Scenario B: A post-operative patient in recovery becomes acutely agitated. The recovery nurse pages the duty anaesthetic resident and says: "Your patient is agitated." The resident arrives four minutes later to find the patient hypoxic (SpO2 72%) from partial airway obstruction secondary to incomplete reversal. How should this communication failure be analysed, and how should it be prevented?
Model answer: The nurse's message lacked SBAR structure — it named a symptom (agitation) without the vital signs, assessment, or urgency. The resident had no basis to escalate response speed. Prevention: mandatory SBAR structure for all clinical escalation calls; simulation training for recovery nurses to present agitation as a potential airway emergency until proven otherwise; explicit threshold for the ISBAR 'I' (Identify and Importance: "I am calling about a life-threatening situation — please come immediately").
Key exam-recall points:
- Medical error definition: failure of planned action to be completed as intended (execution error) OR wrong plan chosen (planning error).
- Active error (sharp end): committed by the direct caregiver; latent error (blunt end): system deficiency that created the conditions.
- Swiss Cheese Model (James Reason): harm occurs when holes in multiple defensive layers align simultaneously.
- Medication error categories: wrong drug, dose, route, patient, time, concentration — know an example and a prevention for each.
- Communication-failure interventions: closed-loop communication, SBAR handover, two-challenge rule, CRM, debrief.
- LASA drugs: look-alike/sound-alike pairs — tall-man lettering and physical separation are the key system-level mitigations.

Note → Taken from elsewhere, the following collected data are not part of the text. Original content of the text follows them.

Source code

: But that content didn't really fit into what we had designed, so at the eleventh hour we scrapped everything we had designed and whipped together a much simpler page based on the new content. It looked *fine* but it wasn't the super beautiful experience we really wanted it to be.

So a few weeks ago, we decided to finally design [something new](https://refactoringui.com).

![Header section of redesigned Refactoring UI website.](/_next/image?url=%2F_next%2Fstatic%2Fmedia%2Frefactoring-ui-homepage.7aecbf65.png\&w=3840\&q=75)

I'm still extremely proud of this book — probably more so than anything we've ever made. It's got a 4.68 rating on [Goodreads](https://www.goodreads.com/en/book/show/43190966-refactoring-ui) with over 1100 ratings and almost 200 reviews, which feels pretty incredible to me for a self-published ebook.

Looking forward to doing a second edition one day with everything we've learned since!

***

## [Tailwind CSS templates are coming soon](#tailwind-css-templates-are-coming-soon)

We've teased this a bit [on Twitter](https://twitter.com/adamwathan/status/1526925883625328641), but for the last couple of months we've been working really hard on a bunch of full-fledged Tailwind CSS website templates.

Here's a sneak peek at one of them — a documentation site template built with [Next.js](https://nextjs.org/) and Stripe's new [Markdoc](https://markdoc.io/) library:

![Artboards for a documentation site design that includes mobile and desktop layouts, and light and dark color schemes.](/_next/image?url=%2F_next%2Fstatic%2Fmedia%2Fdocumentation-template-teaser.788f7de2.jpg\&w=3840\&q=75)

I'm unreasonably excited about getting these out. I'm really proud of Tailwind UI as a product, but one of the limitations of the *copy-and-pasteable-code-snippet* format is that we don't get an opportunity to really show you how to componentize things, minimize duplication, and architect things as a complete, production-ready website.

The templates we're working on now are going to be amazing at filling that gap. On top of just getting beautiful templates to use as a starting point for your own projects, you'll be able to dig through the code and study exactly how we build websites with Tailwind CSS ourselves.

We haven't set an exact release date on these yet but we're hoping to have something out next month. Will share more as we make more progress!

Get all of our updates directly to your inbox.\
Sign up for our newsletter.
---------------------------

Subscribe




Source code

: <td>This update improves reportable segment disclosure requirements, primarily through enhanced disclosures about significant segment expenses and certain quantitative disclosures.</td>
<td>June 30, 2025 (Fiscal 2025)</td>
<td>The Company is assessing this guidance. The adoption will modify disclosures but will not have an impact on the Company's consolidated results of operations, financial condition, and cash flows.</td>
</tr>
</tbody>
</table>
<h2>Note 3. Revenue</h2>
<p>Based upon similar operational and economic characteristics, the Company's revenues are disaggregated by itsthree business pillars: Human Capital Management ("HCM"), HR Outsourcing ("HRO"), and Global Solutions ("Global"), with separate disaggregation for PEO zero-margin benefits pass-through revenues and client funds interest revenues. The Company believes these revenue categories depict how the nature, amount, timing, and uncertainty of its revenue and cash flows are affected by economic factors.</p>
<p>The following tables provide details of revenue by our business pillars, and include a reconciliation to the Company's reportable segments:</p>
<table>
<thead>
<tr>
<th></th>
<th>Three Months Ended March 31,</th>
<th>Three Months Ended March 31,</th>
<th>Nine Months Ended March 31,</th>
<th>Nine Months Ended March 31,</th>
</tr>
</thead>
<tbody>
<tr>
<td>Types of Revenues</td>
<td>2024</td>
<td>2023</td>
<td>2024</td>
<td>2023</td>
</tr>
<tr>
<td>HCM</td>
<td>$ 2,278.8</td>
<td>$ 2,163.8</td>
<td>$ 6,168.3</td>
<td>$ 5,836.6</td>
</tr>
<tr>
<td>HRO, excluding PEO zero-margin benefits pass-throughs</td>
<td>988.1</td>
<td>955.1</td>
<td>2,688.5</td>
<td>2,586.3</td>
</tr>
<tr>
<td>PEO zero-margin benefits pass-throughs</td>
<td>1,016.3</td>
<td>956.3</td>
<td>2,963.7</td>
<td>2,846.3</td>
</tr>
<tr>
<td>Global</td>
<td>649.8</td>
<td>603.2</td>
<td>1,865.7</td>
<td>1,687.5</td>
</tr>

- Just culture: accountability without punishment for honest errors — the prerequisite for near-miss reporting and organisational learning.
CLINICAL PEARL
The most reliable predictor of a medication error in the operating theatre is a syringe that was prepared more than a few seconds ago and is not labelled. The labelling-delay is the single, brief, modifiable window in which a safe practice (label immediately after drawing up) becomes a latent error. Develop a personal rule: your hand does not leave the syringe until the label is on it. This takes four seconds. In a 500-case anaesthetic career, this four-second habit prevents more harm than years of formal safety training alone. The companion rule: when someone passes you a syringe, read the label before you touch the plunger, every time, regardless of time pressure. These two habits alone address the root cause of the majority of serious intraoperative drug-swap events.